Esta bebita, ésta y ningún otro bebé, ni siquiera sus propias sobrinas y sobrinos, había despertado en Sophie el deseo de tener un hijo, antojo sobre el que antes sólo había leído en las revistas. Sobre todo ahora que parecía cada vez menos probable que ella tuviera hijos propios. Sophie había sido educada en una cultura esquizoide, como una niña americana en el colegio y una clásica niña coreana en la casa, y se esperaba que se mantuviera alejada de cualquier relación con hombres hasta que sus padres le arreglaran un matrimonio apropiado con el hijo de algunos amigos. Cuando llegó el momento, ella estaba en la facultad de arquitectura, triunfando como nunca lo había soñado, pero destinada a arruinar los sueños de sus padres.
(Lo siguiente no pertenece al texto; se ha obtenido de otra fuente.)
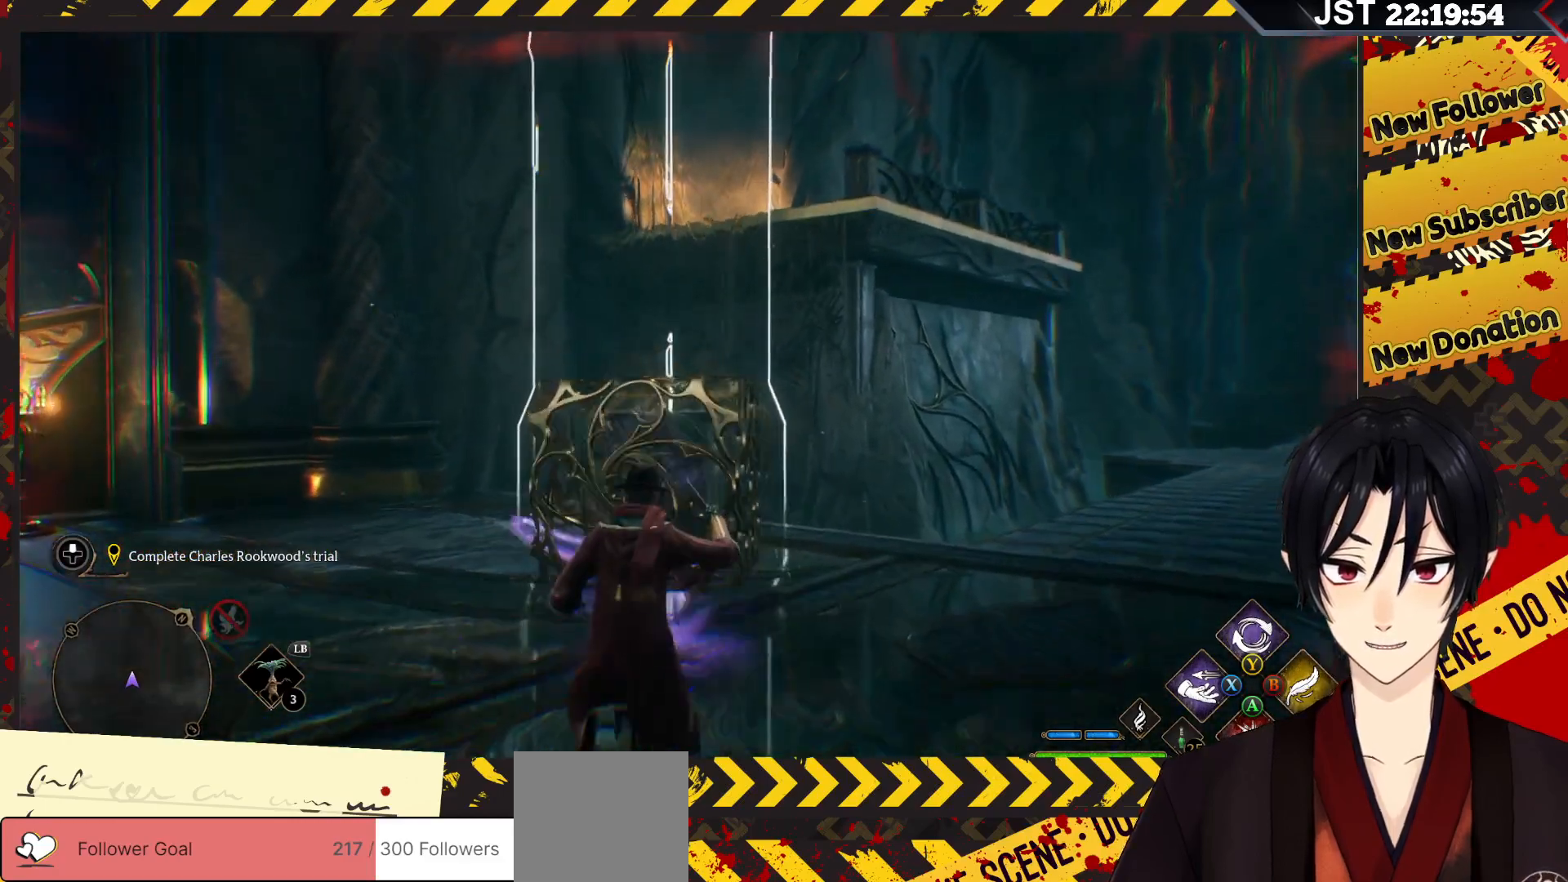
{"buttons": ["R2"], "left_stick": "up", "right_stick": "left", "events": [[17, "right_stick", "up-left"], [183, "right_stick", "left"]]}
Los pocos jóvenes coreanos que estaban dispuestos a estudiar cuidadosamente su currículum desfilaron todos por su casa, tomaron té y se marcharon después de ver su falta de interés en ellos y en criar a sus hijos y trabajar en sus tiendas de víveres y en sus salones de manicure. A estas alturas, ya habían encontrado otras esposas más adecuadas, y Sophie había sobrepasado por varios años la edad de casarse. En cuanto a los americanos ... bueno, ella nunca había tenido una buena relación con ellos. Además, ellos no la perseguían de la misma manera como perseguían a otras chicas coreanas que conocía. Era demasiado rolliza, su baja estatura no sugería el exotismo que ella creía que buscaban sino más bien una tendencia a la gordura en el futuro.
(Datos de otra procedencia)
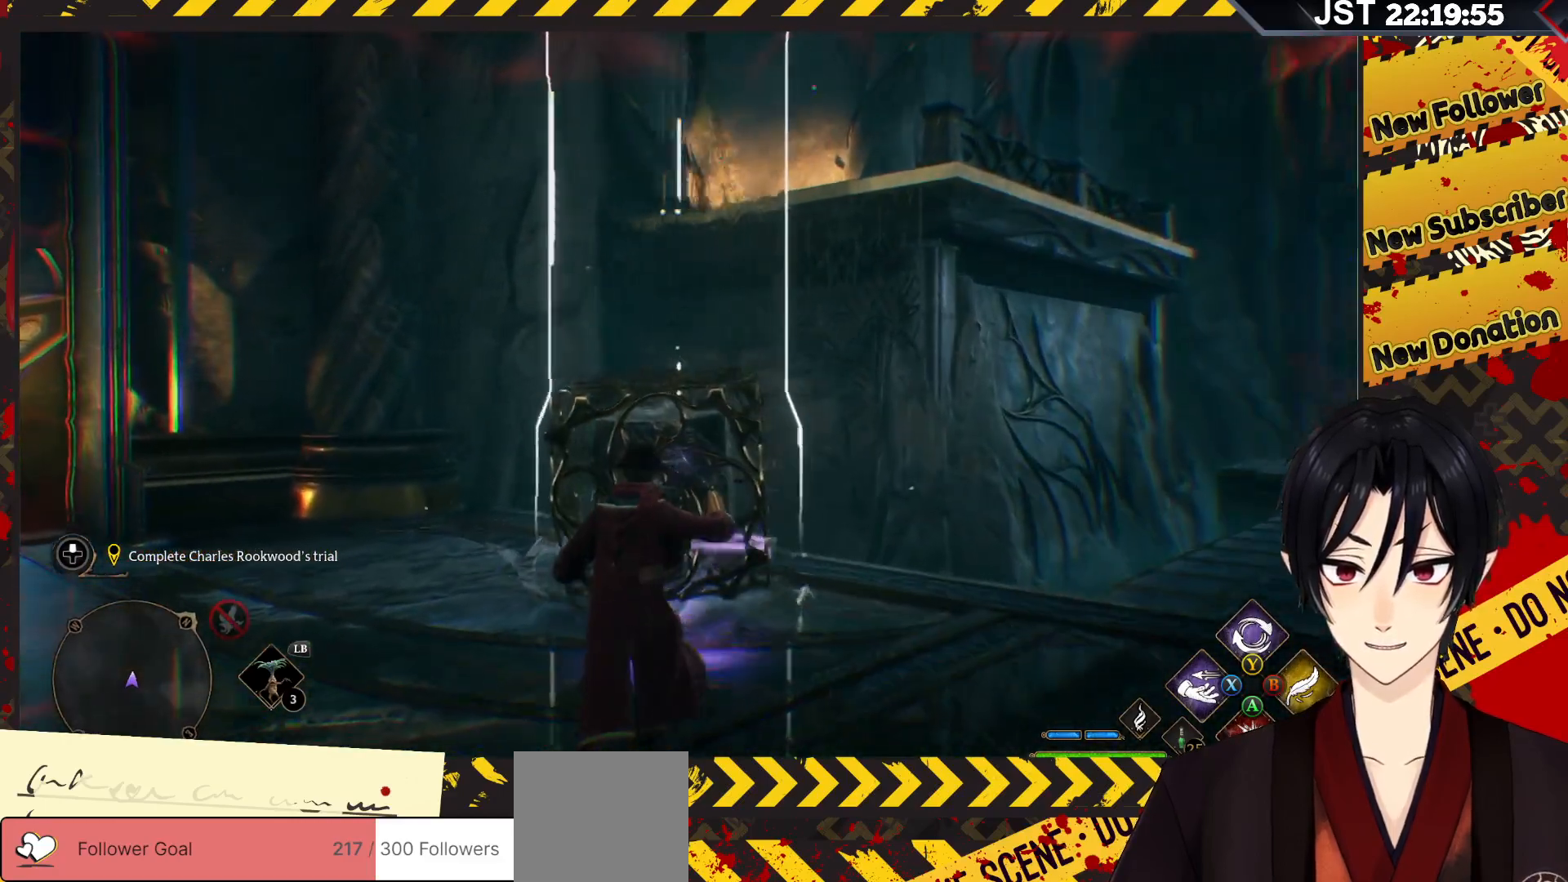
{"buttons": ["R2"], "left_stick": "up", "right_stick": "left", "events": []}
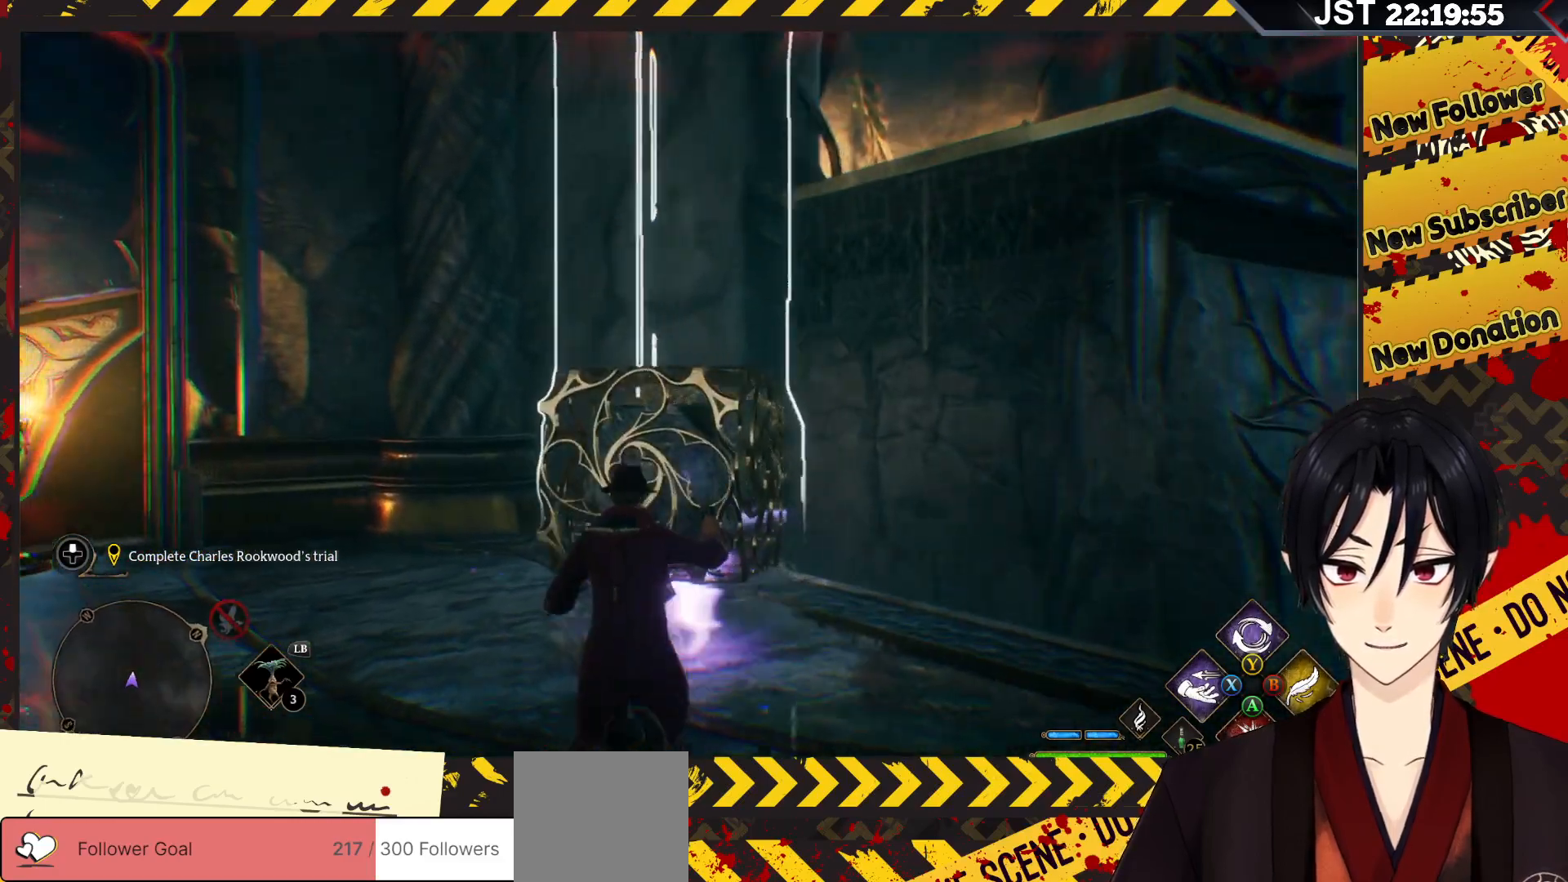
{"buttons": ["R2"], "left_stick": "up", "right_stick": "left", "events": []}
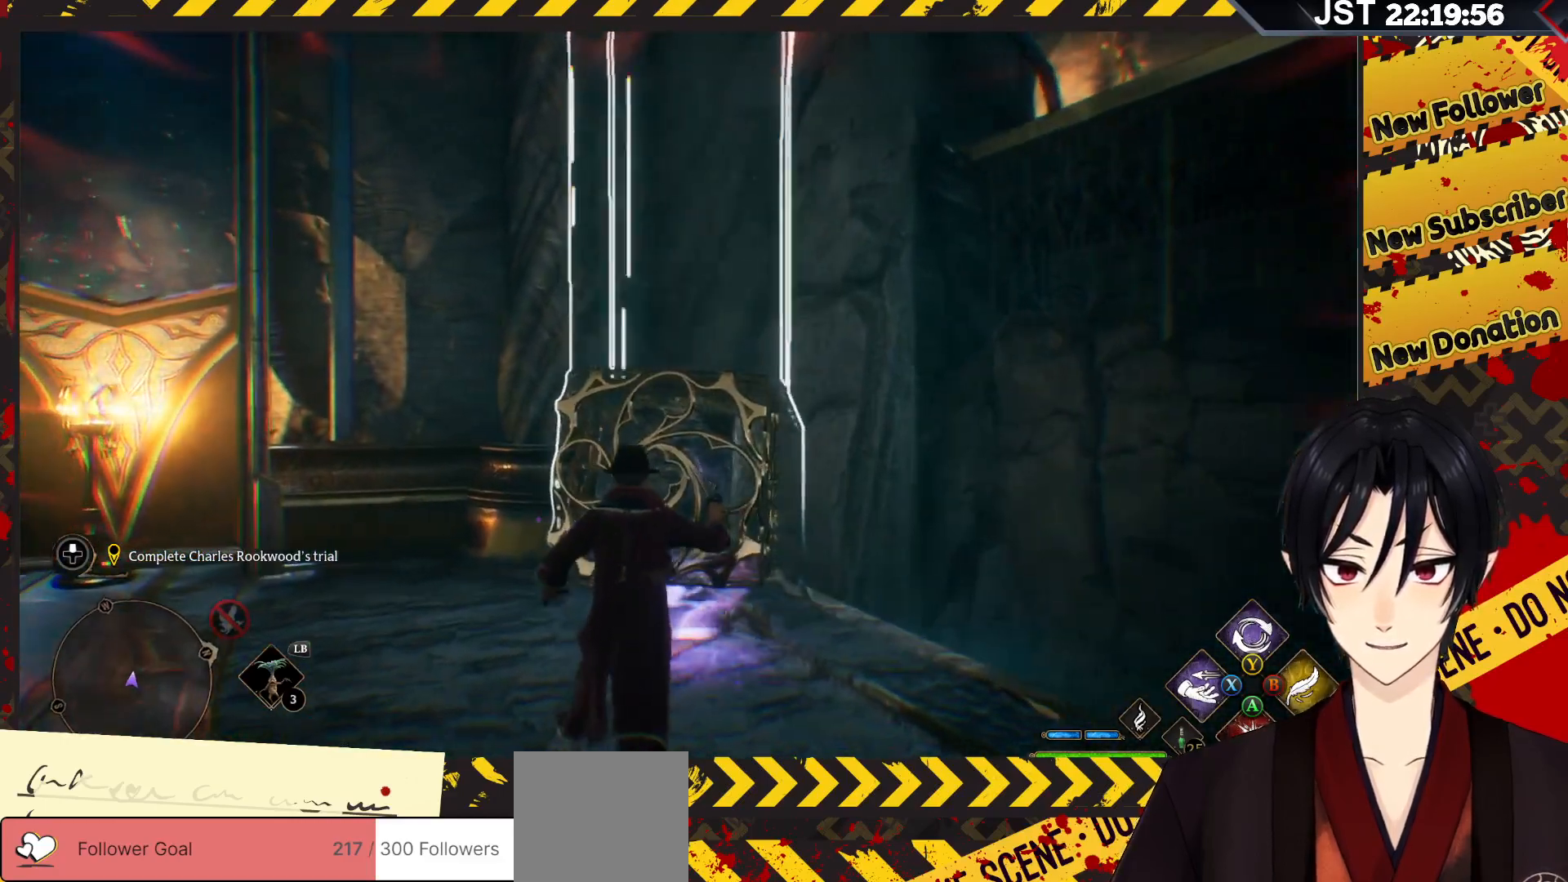
{"buttons": ["R2"], "left_stick": "center", "right_stick": "center", "events": [[50, "left_stick", "up-right"], [100, "right_stick", "center"], [233, "left_stick", "center"]]}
Maya se movió en el coche e hizo un ruido al respirar, despertando una oleada de verdadero amor en el corazón de Sophie. Sophie llevó el cochecito con cuidado hasta la habitación más pequeña, que brillaba con la luz dorada de la lamparita, y se detuvo con reverencia en el centro de la habitación, respirando profundamente. Olía a bebé, el olor a talcos de la mesita para cambiarla y un débil toque de amoniaco proveniente de los pañales. Un lindo cuarto para una niñita especial, con muebles blancos y, en la pared, un desfile de conejitos rosados que caminaban por toda la habitación.

Maya se veía tan cómoda que Sophie decidió dejarla dormir en el cochecito hasta que Melanie regresara, en lugar de arriesgarse a despertarla al pasarla a la cuna. Tomó una suave manta rosada que estaba cuidadosamente doblada sobre el espaldar de una mecedora blanca, pero tan pronto se inclinó para ponérsela encima a Maya, una enorme ola de angustia la sacudió. Sophie se sentó cansada en la mecedora, abrazando la suave manta contra el pecho y reteniendo lo mejor que podía los sollozos para no despertar a Maya. Con la visión borrosa, no vio a Maya sino la atractiva cara de Jed Benson. ¿Cómo se vería ahora?